House approves removal of bust of Supreme Court justice who wrote Dred Scott decision, protecting slavery

The House has approved the removal from the Capitol of the bust of former Chief Justice Roger Brooke Taney, who wrote the infamous Dred Scott Supreme Court decision denying African Americans U.S. citizenship and protecting the institution of slavery.

The measure, passed by a voice vote Wednesday afternoon, directs the Joint Committee on Congress on the Library to remove his bust and replace it with a one depicting late Justice Thurgood Marshall, the first Black American to serve on the Supreme Court. The Senate passed the legislation last week, meaning it now heads to President Biden's desk. The House passed a similar version last year, but the Senate failed to take it up.

"While the removal of Chief Justice Roger Brooke Taney's bust from the Capitol does not relieve the Congress of the historical wrongs it committed to protect the institution of slavery, it expresses Congress's recognition of one of the most notorious wrongs to have ever taken place in one of its rooms, that of Chief Justice Roger Brooke Taney's Dred Scott v. Sandford decision," the bill, authored by Democratic Sens. Ben Cardin and Chris Van Hollen, reads. 

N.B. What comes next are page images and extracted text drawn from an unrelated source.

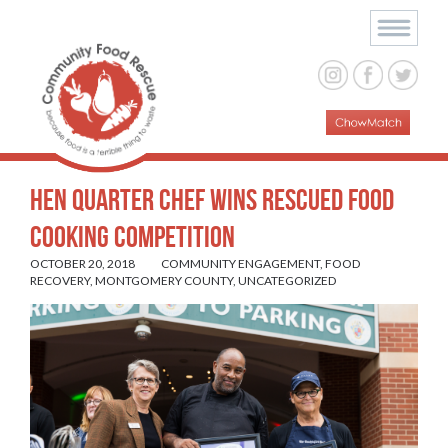
Hen Quarter Chef Wins Rescued Food
Cooking Competition
OCTOBER 20, 2018
COMMUNITY ENGAGEMENT
,
FOOD
RECOVERY
,
MONTGOMERY COUNTY
,
UNCATEGORIZED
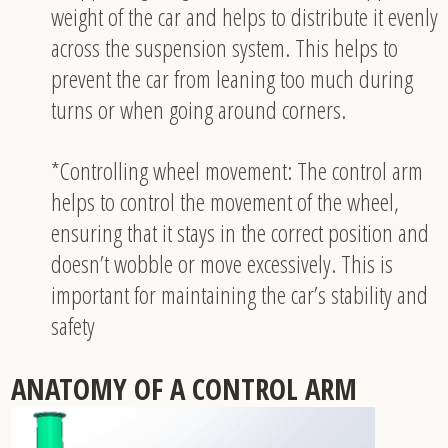
weight of the car and helps to distribute it evenly
across the suspension system. This helps to
prevent the car from leaning too much during
turns or when going around corners.
*Controlling wheel movement: The control arm
helps to control the movement of the wheel,
ensuring that it stays in the correct position and
doesn’t wobble or move excessively. This is
important for maintaining the car’s stability and
safety
ANATOMY OF A CONTROL ARM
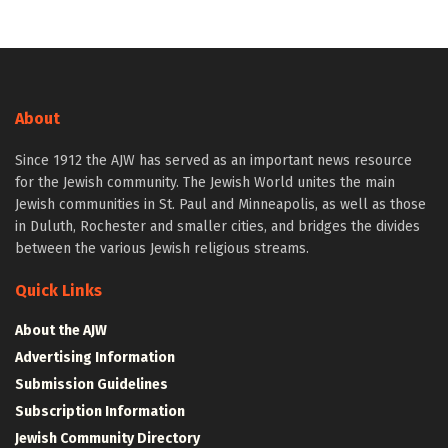
About
Since 1912 the AJW has served as an important news resource
for the Jewish community. The Jewish World unites the main
Jewish communities in St. Paul and Minneapolis, as well as those
in Duluth, Rochester and smaller cities, and bridges the divides
between the various Jewish religious streams.
Quick Links
About the AJW
Advertising Information
Submission Guidelines
Subscription Information
Jewish Community Directory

Dred Scott was a Black slave who sued for his freedom, arguing that because he had lived in Wisconsin and Illinois, both free states, that he should be granted his freedom. Taney, in a 7-2 majority opinion in the case, declared that because Scott was Black, he was not a citizen and did not have standing to sue. African Americans "had no rights which the white man was bound to respect," Taney wrote. 

"Justice Marshall encapsulates the true values of our country," Van Hollen said after the House passed the measure Wednesday. "He argued for true equality before the court in landmark cases including Brown v. Board of Education that bent the arc of the moral universe towards justice. His work is a constant reminder that we must continue pressing forward towards a more perfect union grounded in true freedom and liberty. Meanwhile, Chief Justice Taney only sought to sow division and hate."

In a statement last week after the Senate passed the measure, Cardin lauded Marshall's leadership. 

"Thurgood Marshall was an inspiration who helped tear down the walls of segregation in America," said Cardin. "It is wholly appropriate that such a civil rights and legal icon displace Roger Taney in the U.S. Capitol. Both hailed from Maryland, but Marshall was a beacon of hope for racial equality. His uplifting voice of equality and opportunity is exactly what our nation needs at this moment."